So in Mark Cuban’s latest rant, he goes on to marvel at the very nature of the blogosphere: very few people (1%) actually create original content, and the rest of us comment on that content / news / opinion / entertainment.
Mr. Cuban goes on to bemoan “new” ways to get traffic … as blogs try to link to each other and get people pegged on Techmeme, and possibly dugg or delicious’d, or reddited or whatever. While earnestly shocked, I think what Mr. Cuban doesn’t realize is that the blog “pimping” he’s witnessing is the very nature of social media optimization.
And SMO is probably the future of traffic generation.
Sure, there’s the aggressive linking strategies, pimping social content sites, and blatant link baiting — and is it annoying? Maybe. But there are a different set of rules when it comes to optimizing your site or blog when it comes to getting traffic from social networks.
Whereas SEO involves “gaming” a search engine — altering what your blog looks like, presents itself, and even what it says so you can dominate some search terms, and thereby attracting traffic — SMO is very very different.
How?
Social Media Optimization involves the “gaming” or exploiting existing social systems or networks. Some are codified in actual websites, news aggregators or feeders such as Digg or Reddit or Delicious. Others are more organic — they’re groups of people aggregating on their own on different topics. These have their own structures under which they are bound. Forums. Blog rings. Blog Rolls. RSS feeds. Social Networking sites, such as myspace.
For people who are interested in promoting their own corner of the web, there’s a different way to juice these systems, and I agree, sometimes its annoying because unlike SEO, you’re not trying to game a search engine.
You’re trying to take advantage of existing social networks that involve real human interaction.
Blogs (and the Internet) may have come from humble beginnings based upon the humble exchange of ideas without any commercial basis; that may have changed with BoingBoing and Dooce being able to earn a living online.
It probably didn’t get any better — some would say, evolved — with the Business2.0 article on Mike Arrington earning 5 figures a month blogging alone.
Blogging is a commercial enterprise now, and its crossed a rubicon.
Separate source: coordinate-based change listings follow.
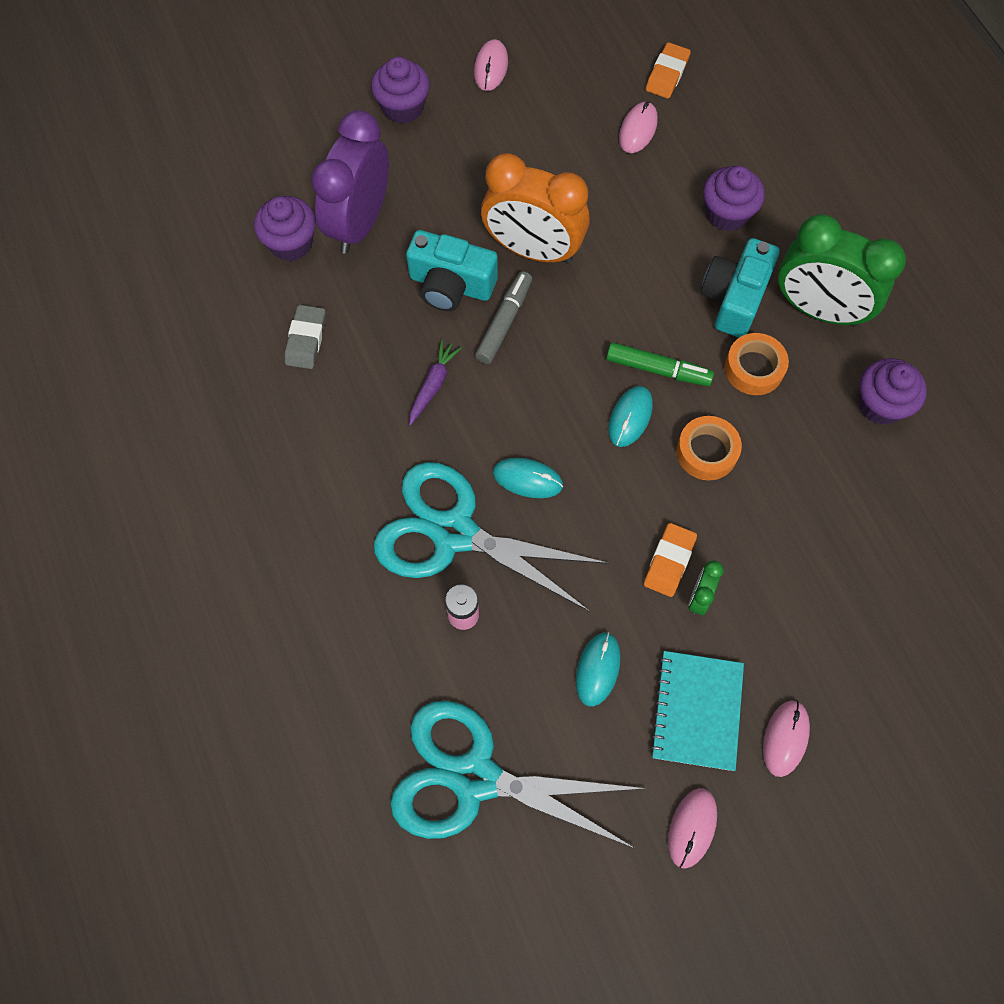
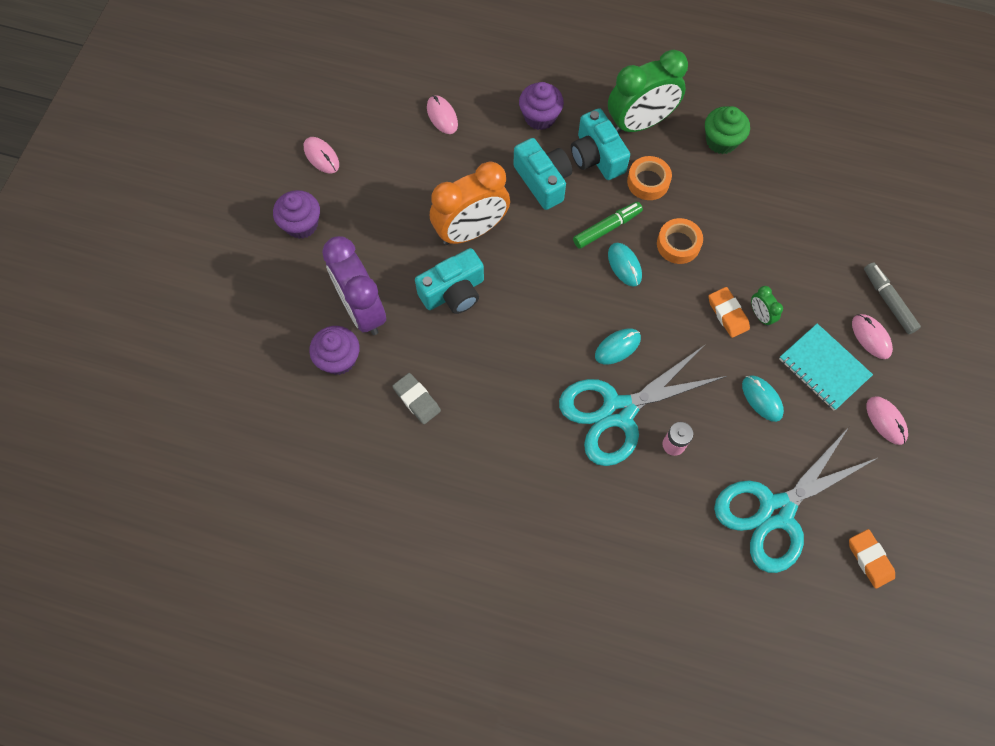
camera: 50 degrees left, 0 degrees up
(433, 385) = (512, 352): purple carrot -> none
(504, 322) = (505, 282): grey marker -> grey marker (888, 301)
(654, 271) = (543, 181): none -> turquoise camera
(667, 74) = (419, 73): orange eraser -> orange eraser (869, 559)
(880, 404) = (721, 141): purple cupcake -> green cupcake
People are making money, and whether its affiliate programs or pay per shill programs, its forced content to change across websites, and the blogosphere will change with it as well.
And if blog pimping is a way to create traffic to grow those enterprises, no matter how humble some of them may be, then hey — that’s the way it is and the way it will continue to be.
The gross irony?
Mark Cuban’s post is on its way to the top of Techmeme as we speak — and probably, will contribute to further handwringing and bemoaning about the echosphere and the commercialization of the blogosphere.